The follow-up patch makes structured rows a real recall surface. Daemon recall
now searches active entity_attributes through entity, aspect, group key, claim
key, attribute kind, and content; merges those memory ids into the SEC candidate
pool before flat candidate trimming; and lets strong structured path evidence
stand on its own instead of being only a tiny bonus on top of embedding score.
That recovered both single-session-user questions on the same warmed fixture
without hardcoded answer terms. The remaining miss had the answer-bearing
session in the retrieved set, so the next issue is answer/context handling, not
missing graph recall.
| Random local 12Q run, second fixture | Setup | Accuracy | Hit@K | F1 | MRR | NDCG | Mean search | Avg context |
|---|---|---|---|---|---|---|---|---|
lme-local-explore12-20260419T202440Z | Fresh local E4B ingest, before structured candidates were surfaced | 9/12, 75.0% | 83.3% | .330 | .708 | .727 | 451 ms | 3219 tok |
lme-local-explore12-20260419T202440Z-structured-candidates-... | Same data, initial attribute search, candidates still lost before SEC | 10/12, 83.3% | 83.3% | .330 | .708 | .727 | 451 ms | 3182 tok |
lme-local-explore12-20260419T202440Z-structured-fused-... | Same data, structured rows merged into SEC pool, 16k local answer ctx | 11/12, 91.7% | 100.0% | .329 | .833 | .843 | 449 ms | 4449 tok |
This is the regression story in plain terms: the graph work was helping only
when the right memory also survived ordinary candidate selection. Once a random
slice asked for facts whose strongest evidence lived in aspect/group/claim
shape rather than obvious lexical text, recall dropped them. The fix is not to
make extraction more clever or add benchmark-specific names. The fix is to make
recall use the structure it was already being given. That raised Hit@K from
83.3% to 100% on the same fixture while keeping mean search basically flat. The
cost is context size: average answer context rose to 4449 tokens, so the next
tuning pass should reduce duplicate/noisy context now that the right structured
evidence is actually entering the pool. The remaining failed question was an
advice-style recommendation prompt where the relevant healthcare-AI publication
preference was retrieved at rank 2 (MRR 0.50 for that question), but the answer
model also used unrelated retrieved context about nanotechnology and robotics.

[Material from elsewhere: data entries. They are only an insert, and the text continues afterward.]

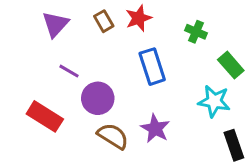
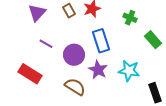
purple circle: (98, 98) -> (74, 55), moved
cyan star: (214, 101) -> (129, 71), moved
purple star: (155, 129) -> (98, 70), moved

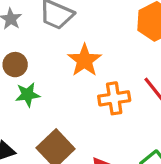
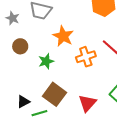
green star: (28, 95) -> (46, 61), moved

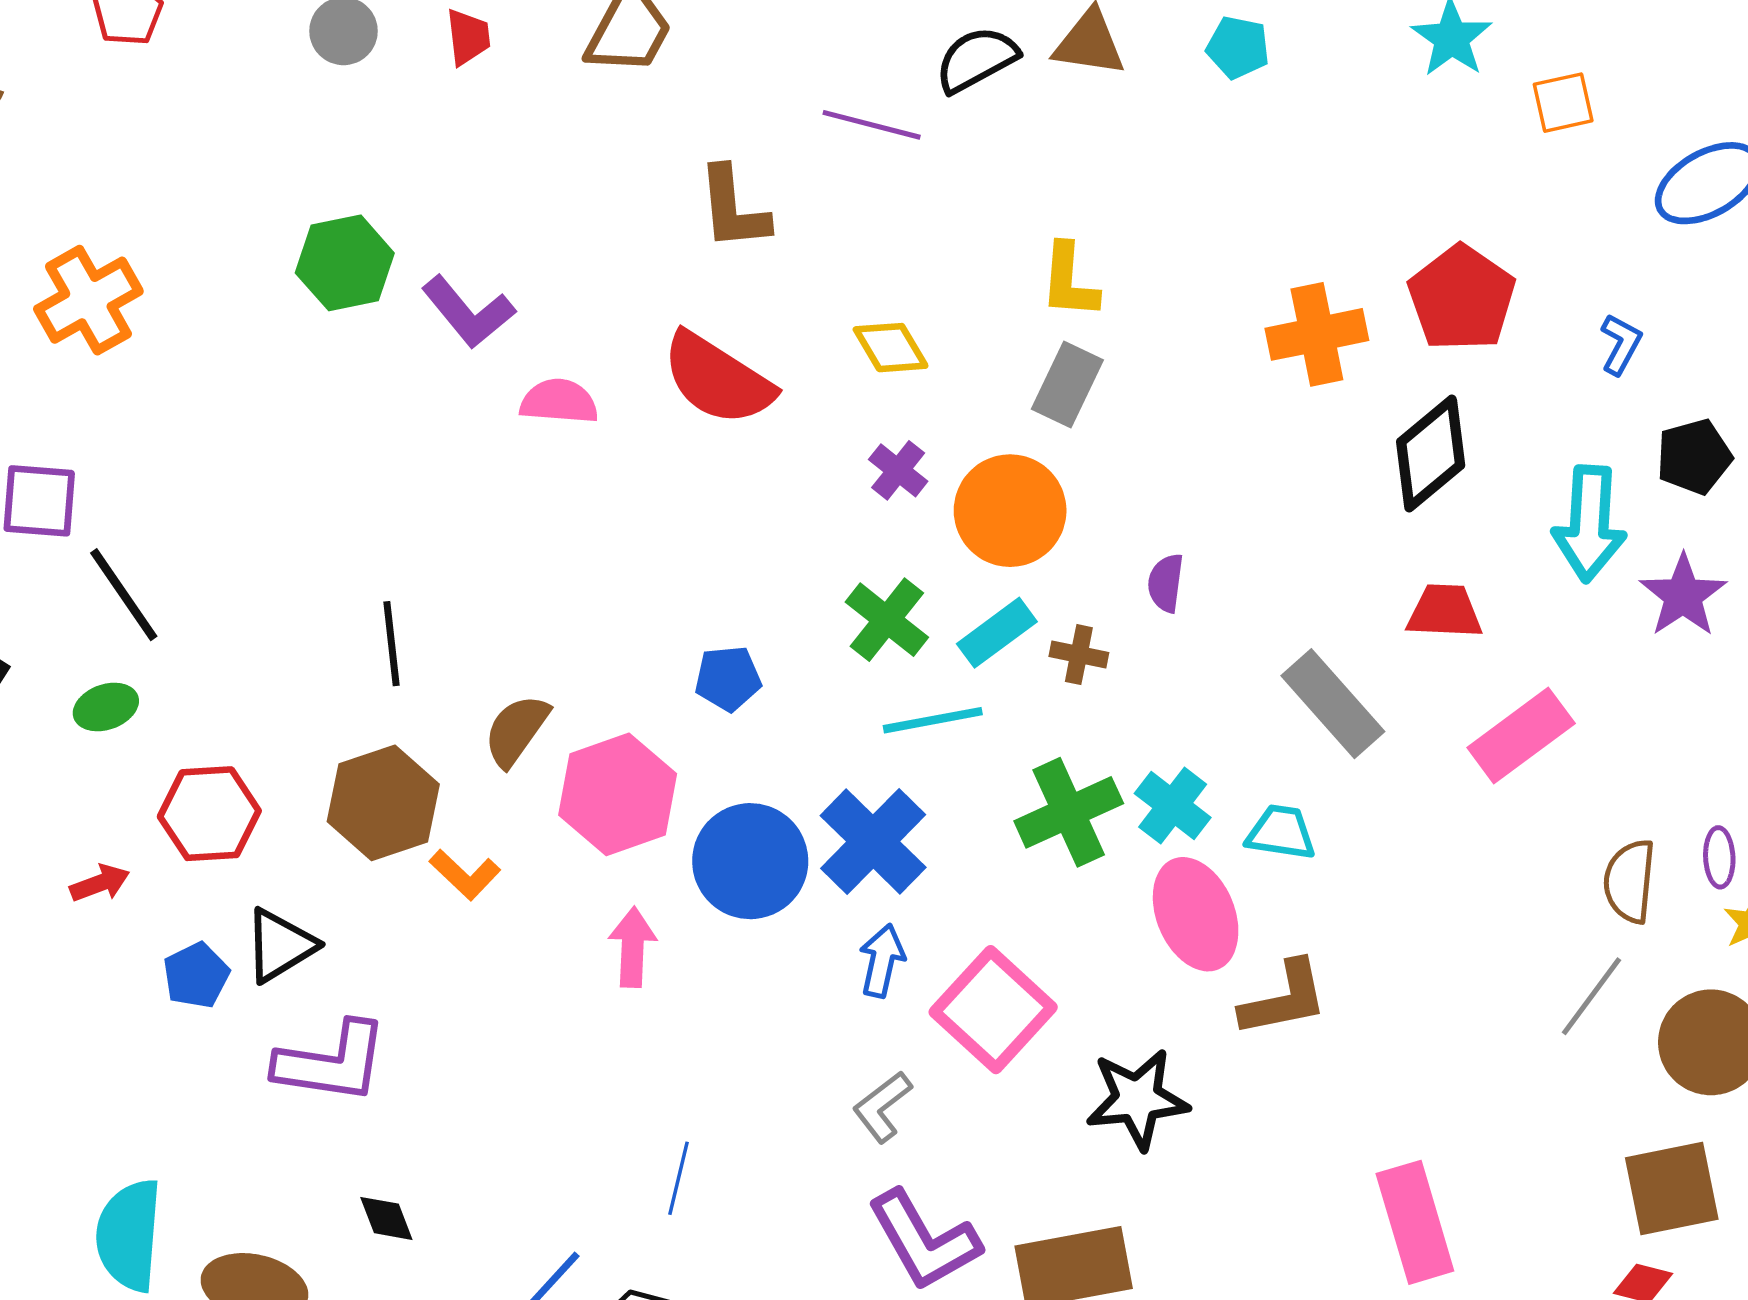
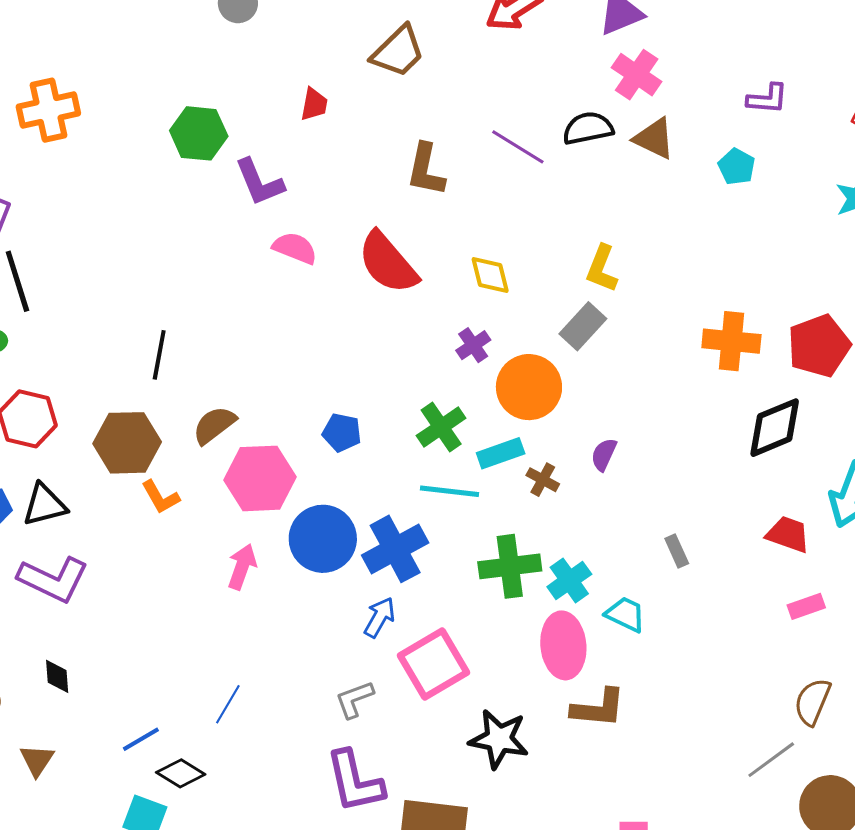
red trapezoid: (468, 37) -> (314, 104), moved
red trapezoid: (1445, 612) -> (788, 534), moved
gray rectangle: (1333, 704) -> (677, 551), size x0.5
pink rectangle: (1521, 736) -> (806, 606), moved, size x0.6

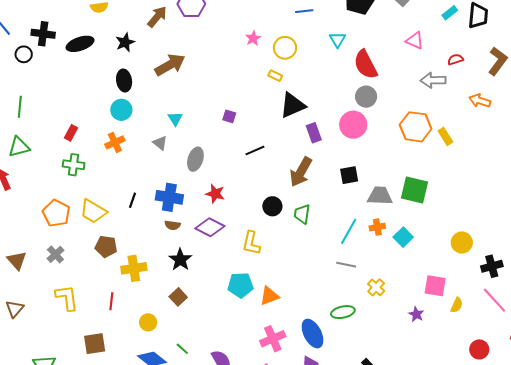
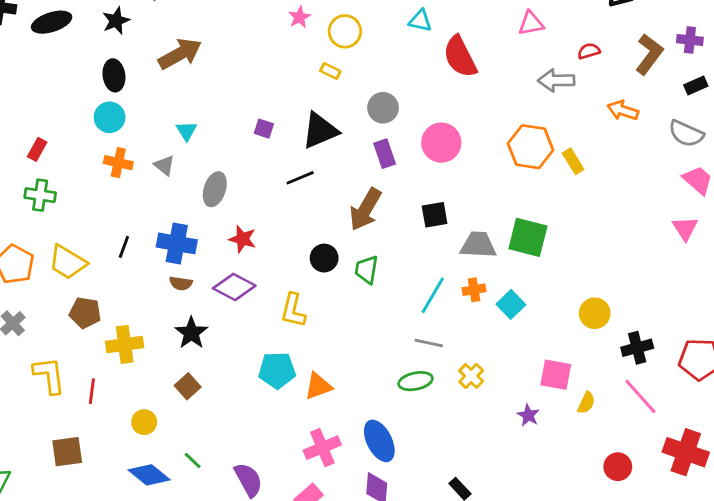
cyan triangle: (338, 40) -> (420, 21), turned -48
pink triangle: (415, 41) -> (531, 23), turned -36
gray circle: (366, 97) -> (383, 108), moved
black triangle: (293, 105) -> (320, 131), moved
orange cross: (115, 142) -> (118, 163), moved, turned 36
yellow L-shape: (67, 298) -> (49, 375), moved
green ellipse: (343, 312) -> (416, 381), moved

That is now an answer/context shaping problem, not a missing structured recall
problem.
The 9/10 row should not be read as a better score than the 10/12 row. It is
the opposite: the denominator bug hid two temporal failures. Once every question
was counted, the remaining misses were exactly the kind of temporal recall
failures we wanted the loop to surface. The final row fixed both temporal
questions without changing ingestion or adding hidden answer context. The
retrieval metrics remain lower than the fixed canary because this random set has
harder temporal/noisy-neighbor cases, but answer accuracy recovered to 12/12 and
the run now reports all selected questions cleanly.